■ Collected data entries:
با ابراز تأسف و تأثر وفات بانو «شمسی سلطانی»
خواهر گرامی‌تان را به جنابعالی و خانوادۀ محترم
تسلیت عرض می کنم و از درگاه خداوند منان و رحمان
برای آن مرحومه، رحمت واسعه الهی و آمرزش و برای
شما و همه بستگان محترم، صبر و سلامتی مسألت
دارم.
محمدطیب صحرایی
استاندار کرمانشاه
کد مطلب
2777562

■ EXERCISE:
Transcribe exactly, and only, the lines from the one with "تسلیت عرض می" through the last line of the data.

■ WRITTEN SOLUTION:
تسلیت عرض می کنم و از درگاه خداوند منان و رحمان
برای آن مرحومه، رحمت واسعه الهی و آمرزش و برای
شما و همه بستگان محترم، صبر و سلامتی مسألت
دارم.
محمدطیب صحرایی
استاندار کرمانشاه
کد مطلب
2777562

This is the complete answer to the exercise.